His sister Emily Augusta (ca.1827 – 5 July 1862) was a writer and muse to the Pre-Raphaelite Brotherhood. She married Coventry Patmore, author of the poem The Angel in the House inspired by Emily.

Andrews married Emily Annette Bray (? – 30 July 1853). He married again, to Margaret Elizabeth Hunter (? – 25 April 1892) on 8 January 1861.

He had two sons and two daughters by his first wife:
- Eliza Annette (died 1839)
- Hargrave Edward,(1840 – 4 July 1869)
- Helen Johnstone (1843 – 3 August 1911) married Frederic Law (ca.1843 – 20 June 1870) of Penola on 22 December 1869. She remarried, to James Frew jun. (21 October 1840 – 8 September 1877) on 20 July 1876. There is no record of her having married a third time.
- Forester Benjamin (11 Jan 1842 - 23 Aug 1920) married Janet Dickson Brown (1850-1927), children: Forester Edward (1871-1918) Hargrave William (1873-1955), Ernest Hunter (1875-1901), Arthur Alexander (1877-1914), Percival Henry (1879-1950), Margaret Elizabeth (1881-1961), Edward William (1885-1962), and Edith Maude Hayes (1888-1969).

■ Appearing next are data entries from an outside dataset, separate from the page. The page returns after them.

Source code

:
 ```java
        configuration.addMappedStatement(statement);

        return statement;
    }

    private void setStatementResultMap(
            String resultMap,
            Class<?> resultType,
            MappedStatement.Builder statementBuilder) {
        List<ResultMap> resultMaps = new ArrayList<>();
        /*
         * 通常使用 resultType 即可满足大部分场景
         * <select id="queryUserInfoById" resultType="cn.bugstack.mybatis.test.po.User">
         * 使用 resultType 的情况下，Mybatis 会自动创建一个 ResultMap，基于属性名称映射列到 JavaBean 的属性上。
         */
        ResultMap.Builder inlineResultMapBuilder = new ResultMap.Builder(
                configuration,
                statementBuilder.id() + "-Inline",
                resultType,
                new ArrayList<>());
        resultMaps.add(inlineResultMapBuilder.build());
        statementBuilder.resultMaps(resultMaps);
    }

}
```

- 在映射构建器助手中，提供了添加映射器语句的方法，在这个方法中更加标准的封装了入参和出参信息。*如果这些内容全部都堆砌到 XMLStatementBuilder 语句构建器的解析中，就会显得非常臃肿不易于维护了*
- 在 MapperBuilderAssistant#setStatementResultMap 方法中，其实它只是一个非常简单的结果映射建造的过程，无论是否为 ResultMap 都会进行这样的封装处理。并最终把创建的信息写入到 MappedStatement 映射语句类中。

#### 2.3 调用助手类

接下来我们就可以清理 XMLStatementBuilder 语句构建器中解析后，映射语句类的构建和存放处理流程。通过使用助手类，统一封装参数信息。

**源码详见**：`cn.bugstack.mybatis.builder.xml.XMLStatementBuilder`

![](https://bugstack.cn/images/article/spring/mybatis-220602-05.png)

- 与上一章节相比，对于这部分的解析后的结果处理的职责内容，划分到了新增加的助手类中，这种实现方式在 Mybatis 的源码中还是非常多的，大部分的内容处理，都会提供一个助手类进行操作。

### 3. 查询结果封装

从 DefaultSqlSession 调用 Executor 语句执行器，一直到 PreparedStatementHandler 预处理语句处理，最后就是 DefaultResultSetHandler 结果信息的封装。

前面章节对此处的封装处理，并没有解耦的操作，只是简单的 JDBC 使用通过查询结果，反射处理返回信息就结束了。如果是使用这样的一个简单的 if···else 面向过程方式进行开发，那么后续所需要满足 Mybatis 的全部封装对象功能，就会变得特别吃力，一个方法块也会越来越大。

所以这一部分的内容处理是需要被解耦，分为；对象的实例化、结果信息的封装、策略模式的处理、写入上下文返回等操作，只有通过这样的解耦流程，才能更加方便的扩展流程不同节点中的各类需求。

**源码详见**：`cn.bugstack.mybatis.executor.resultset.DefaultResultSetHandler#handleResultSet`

In the hope of recovering his failing health, he journeyed to Port Elliot, but died shortly after from a disease of the liver.

==Obituary==
John Howard Clark, in the persona of "Geoffry Crabthorn" wrote a moving tribute to his friend and colleague:
It will not I imagine be expected for a moment that my accustomed column of fun and satire should this week make its appearance when the whole of the Register staff are mourning the loss of one who was respected and beloved by all who knew him. Let the writer of these lines lay aside for a time his wonted garb of motley, and record with regretful reverence the breaking of a bond of union which has grown and strengthened with the lapse of years. I have known Edward William Andrews, now so suddenly taken from among us, for more than half my life. I have to look back a long way now to fix the time when pleasant acquaintance ripened into firm and lasting friendship — a friendship which I am glad and proud to think was truly mutual. In all those years of acquaintance and of friendship I have rarely met a man more truly estimable. With a tact and judgment which proved invaluable to those who were privileged to profit by his counsel, with a facile pen which has occasionally — despite an inconquerable diffidence — enriched this column of mine, and indeed not this alone, with graceful verse, with a devotion to duty which spared no toil and even defied the inroads of weakness and physical suffering, he combined a tender heartedness which ever shrank from giving pain, a wide sympathy always on the alert to succour in secret the humble and the needy, to share and alleviate the sorrows of a friend, or to contribute to the happiness of those around him, a thoughtful kindness which shrewdly anticipated the wants of those he wished to help, and above all a devout and reverent spirit which lifted him above the din and turmoil of this restless world towards that purer atmosphere where it is our solace to believe his soul has found its lasting rest. Let me, in closing this brief and all imperfect record of a lamented friend, so far dare to raise the veil of privatelife as to note one striking trait — the surest test I know of a true-hearted man. The little children always sought him gladly, and when they came to know him well there were none of them but loved him dearly. For my part, I would not wish a nobler epitaph than that. Half a century hence, when those who shared his toils and knew his highest worth have long passed away, the memory of Edward William Andrews will still be lovingly recalled by those whose childhood's days were gladdened by his presence, and for whom he ever had a ready smile, a gentle word of kindness, and a thoughtful care.